En una entrevista íntima con Cruz Sánchez de Lara en el espacio Madres: desde el corazón, la influencer reveló el verdadero motivo de su regreso al reality: “Entré porque es mi trabajo. Quiero decir, tengo que alimentar a mis hijos. No podía rechazarlo en ese momento económicamente hablando”.
Una experiencia que la desbordó
Laura no maquilló su vivencia en Honduras. Asegura que fue “lo más duro” que ha hecho desde que es madre, incluso más que los propios partos. “Separarme tanto tiempo y no saber nada de mis hijos a mí me volvió loca. Me volvió loca totalmente”, confesó con crudeza. Aunque sabía que estaban con su padre, la falta de contacto, ni siquiera una llamada, la desestabilizó profundamente.

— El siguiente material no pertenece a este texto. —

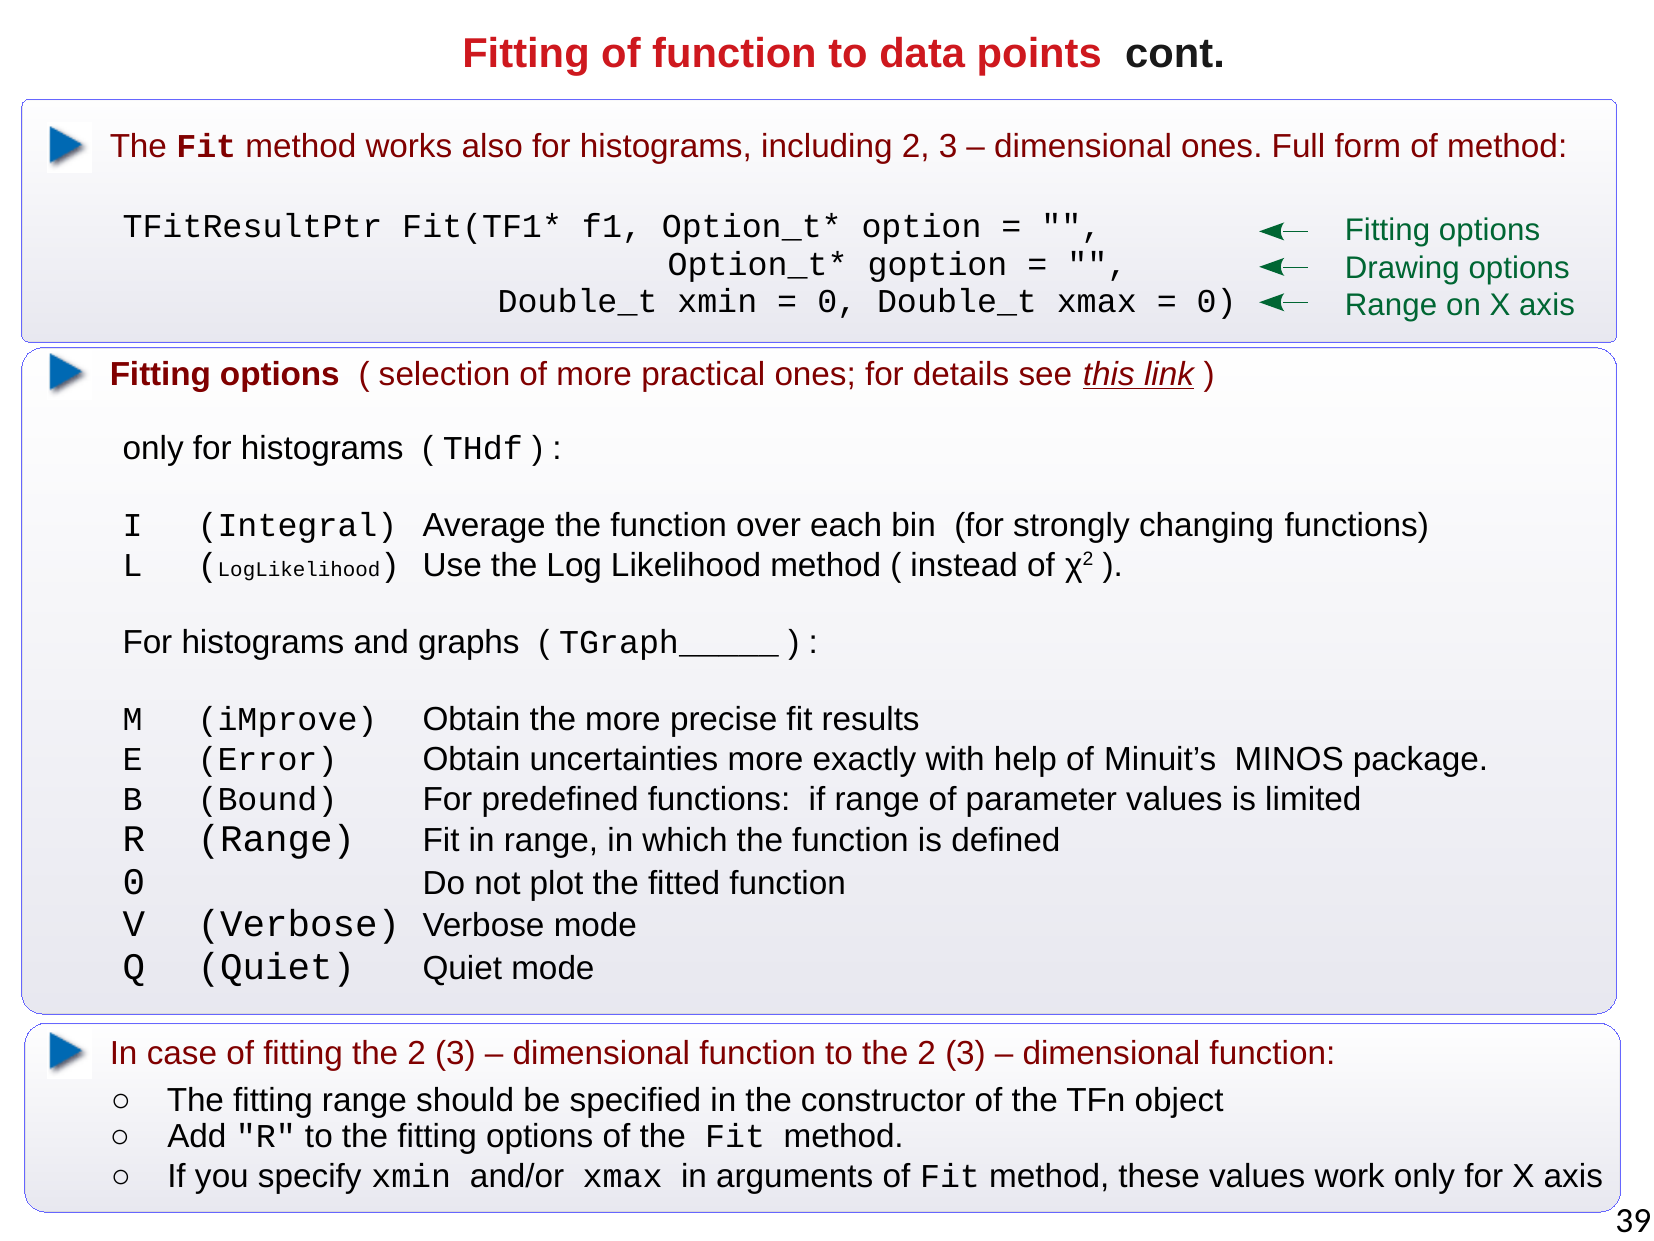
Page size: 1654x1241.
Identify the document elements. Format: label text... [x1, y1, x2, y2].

text_box [21, 350, 32, 1011]
text_box [24, 1028, 1615, 1213]
text_box Fitting of function to data points cont. The Fit method works also for histograms, including 2, 3 – dimensional ones. Full form of method: TFitResultPtr Fit(TF1* f1, Option_t* option = "", Option_t* goption = "", Double_t xmin = 0, Double_t xmax = 0) Fitting options ( selection of more practical ones; for details see this link ) only for histograms ( THdf ) : I (Integral) Average the function over each bin (for strongly changing functions) L (LogLikelihood) Use the Log Likelihood method ( instead of χ2 ). For histograms and graphs ( TGraph_____ ) : M (iMprove) Obtain the more precise fit results E (Error) Obtain uncertainties more exactly with help of Minuit’s MINOS package. B (Bound) For predefined functions: if range of parameter values is limited R (Range) Fit in range, in which the function is defined 0 Do not plot the fitted function V (Verbose) Verbose mode Q (Quiet) Quiet mode In case of fitting the 2 (3) – dimensional function to the 2 (3) – dimensional function: ○ The fitting range should be specified in the constructor of the TFn object ○ Add "R" to the fitting options of the Fit method. ○ If you specify xmin and/or xmax in arguments of Fit method, these values work only for X axis [32, 22, 1621, 1206]
text_box Fitting options Drawing options Range on X axis [1330, 204, 1606, 330]
text_box [21, 99, 32, 343]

De la isla a una nueva versión de sí misma
Tras su expulsión, Laura volvió a casa con una mezcla de alivio y transformación. “Nació la nueva Laura Matamoros”, afirmó. “Ahora me he convertido en mujer. Tengo 32 años, pero la cabeza más amueblada que cuando entré en ‘Gran Hermano’, desde luego, y con más criterio propio”.
Custodia compartida y cercanía emocional
En cuanto a la situación legal de sus hijos, Laura explicó que comparten la custodia con Benji de forma equitativa: dos semanas al mes cada uno, con días intersemanales para actividades escolares. La cercanía física —viven a apenas 100 metros— ha facilitado una “muy buena comunicación” entre ambos, lo que permite que sus hijos no pasen más de dos días sin ver a alguno de sus padres.
Una madre, una superviviente, una mujer transformada
Laura Matamoros no solo volvió a Supervivientes, volvió a enfrentarse a sí misma. Y en ese proceso, dejó claro que detrás de cada concursante hay una historia que no se ve en pantalla, pero que pesa más que cualquier prueba física.